But I was able to get a Premiere for $150 from EE as detailed in the Premiere Thread and $200 for lifetime on it. 

I really was going to give up on Tivo until that deal. FIOS DVR was free for 6 months and still is and it works good enough. Really biggest knock was only 160gb hard drive space and that's on their MRV DVR.

If that deal hadn't come along or if FIOS had a 320gb hard drive at least then I may not have went back to Tivo.

And actually don't know how long I'll stay. 

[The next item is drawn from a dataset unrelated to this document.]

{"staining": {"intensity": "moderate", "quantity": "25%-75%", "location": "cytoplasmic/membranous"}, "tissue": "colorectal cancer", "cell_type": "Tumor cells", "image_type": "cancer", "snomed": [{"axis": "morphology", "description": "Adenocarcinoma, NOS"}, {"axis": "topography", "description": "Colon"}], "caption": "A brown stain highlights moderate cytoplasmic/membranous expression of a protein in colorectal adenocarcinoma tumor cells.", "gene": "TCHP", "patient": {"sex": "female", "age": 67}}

Wife is liking Netflix so much lately she hasn't watched cable TV in months.


----------



## randalcormier (Feb 17, 2009)

I have Three series 2 Tivos with life time service, one is a Humax DVD Tivo. I have one dual tuner, HD, 1 TB hard drive, Series 3 with life time service in the HD TV. My Samsung BD 1600 Blu Ray Player picks up Blockbuster, You Tube, Netflix and YES PANDORA for the price of a 100.00 (on sale at Best Buy). Lets add me up, 4 x $299.00 lifetime service and 4 TIVO units @ $299.00 average price each equals $2,400.00 TIVO investment. Now Tivo wants me buy another unit to get Pandora and HULU! Come on TIVO get with the times and follow the Blu Ray market!

BUT WAIT THERE IS MORE! This month they will launch Google TV with a Blue Ray player from Sony. Wait till the apps it the fan then! 

Randy


----------



## aadam101 (Jul 15, 2002)

Ita!


----------



## smbaker (May 24, 2003)

hodgepodge said:


> So what has my TCO been so far for Tivo? About $7000 over 9 years for between 1 and 4 rooms!


Re figure your TCO using product lifetime subscriptions instead. Personally I don't intend to ever buy another monthly leased Tivo again. Selling the hardware and leasing the software (or whatever nonsense is used to justify the excessive monthly fee) does not make sense.

Tivo will succeed as long as they sell a quality product at a competitive price. There's two key aspects to that: 1) quality product and 2) competitive price. Right now they're failing at the former -- Tivo has been doing too much coasting, the Premiere is too little too late, giving the competition a huge opportunity to innovate in their place. For example, where is streaming? Where is a true whole home / multiroom solution? Why, after months, is the HDUI on the Premiere still incomplete? Why is the second core still not enabled?

If they want to charge a premium price and market themselves as a premium DVR, then they need to have the feature set to back it up. Continued "coasting" just isn't going to carry the company much longer.

I say this as a 10+ year (original philips 1999 S1) customer and shareholder myself, who would rather see the product succeed than see it fail.


----------



## TooMuchTime (Jun 29, 2008)

> Tivo has been doing too much coasting...


You think TiVo would check fairly recent history. Wordstar was the word processor of choice in the early 1980s. They started to coast and WordPerfect took over. When WordPerfect started to coast, Microsoft Word shot right by them. I understand the whole development cost thing but you have to keep moving.

As for me, I had TiVo and Comcast, dumped it for Uverse, and now I'm back to TiVo and Comcast. Uverse was fine and I was happy with the content and the features. However, the only reason I am with TiVo again is that I can copy recorded content to a PC on my network. I use that as part of my video/DVD library. Uverse does not allow for that. The Uverse operating software is from Microsoft so Digital Rights Management is bordering on fascism. If Uverse allowed me to copy recorded content to a PC, I would still be with Uverse.

Don't know where I'll go if TiVo buys the farm.


----------